Post by Butterflyblue » Thu Dec 06, 2018 1:05 am

For care outside core hours such as overnight etc the hourly fee will usually be more per hour.
The amount could be between $1-10.00 or maybe more, it really depends on the schemes policies and the educator.
Other factors such as location may also contribute.
For meals (breakfast, snack, lunch and dinner) there will be an additional charge, usually per meal.
Some schemes and educators will vary the price depending on age, which meal is required, menu etc
The amount is usually $5> per meal, however specific requirements,costs, diet etc may mean it is higher than this, extras such as dinner for an older child plus dessert for example.

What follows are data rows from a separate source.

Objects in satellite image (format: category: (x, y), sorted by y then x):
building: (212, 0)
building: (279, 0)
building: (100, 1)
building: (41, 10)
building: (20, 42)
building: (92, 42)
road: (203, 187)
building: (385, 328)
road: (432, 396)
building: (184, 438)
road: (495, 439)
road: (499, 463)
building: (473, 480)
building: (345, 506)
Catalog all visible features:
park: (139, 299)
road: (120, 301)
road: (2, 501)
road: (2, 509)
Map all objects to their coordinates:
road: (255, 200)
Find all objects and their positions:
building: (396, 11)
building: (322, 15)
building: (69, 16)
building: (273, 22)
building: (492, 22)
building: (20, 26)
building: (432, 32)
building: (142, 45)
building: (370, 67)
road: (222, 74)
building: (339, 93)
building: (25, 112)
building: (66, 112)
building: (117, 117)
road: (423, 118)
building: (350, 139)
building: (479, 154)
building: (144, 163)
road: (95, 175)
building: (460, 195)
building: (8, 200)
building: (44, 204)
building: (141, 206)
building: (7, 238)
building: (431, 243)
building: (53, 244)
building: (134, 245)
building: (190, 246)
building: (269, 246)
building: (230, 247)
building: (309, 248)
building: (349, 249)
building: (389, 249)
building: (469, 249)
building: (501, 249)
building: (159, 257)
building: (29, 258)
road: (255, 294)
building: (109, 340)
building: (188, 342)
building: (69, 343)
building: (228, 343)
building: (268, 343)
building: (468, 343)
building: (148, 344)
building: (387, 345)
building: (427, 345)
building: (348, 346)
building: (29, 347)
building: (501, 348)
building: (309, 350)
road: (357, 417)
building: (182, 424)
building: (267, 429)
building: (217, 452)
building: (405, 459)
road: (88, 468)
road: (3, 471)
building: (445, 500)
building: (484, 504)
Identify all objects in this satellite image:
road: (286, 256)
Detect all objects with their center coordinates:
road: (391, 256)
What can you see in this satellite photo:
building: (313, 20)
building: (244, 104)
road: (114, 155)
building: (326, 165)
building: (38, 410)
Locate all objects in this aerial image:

Activities outside of the home that are free such as going to the shops and local library are usually included in the hourly fee and the educator will usually cover the cost for transport to and from.
Activities that have costs attached such as playgroups, zoo, aquarium, cinema etc are usually paid for by the parent as in schools.
An educator may be able to set costs (including transport for activities included in the hourly fee) against their business when filing a tax return, so they do not have to cover transport etc out of their own pocket.
This is between the educator, the ATO and any accountant etc the educator may consult, not parents.

The great thing about family daycare is the variety and all the options it gives its educators, parents and of course the children.
For example an educator may work a few night shifts, weekend etc and earn much more for it
Parents who need specific care such as shift worker or on call employee have a childcare option available to them that LDC and others don’t usually provide
The benefits for children include small ratios, more variety in their learning experiences, a second home, center quality resources and so much more!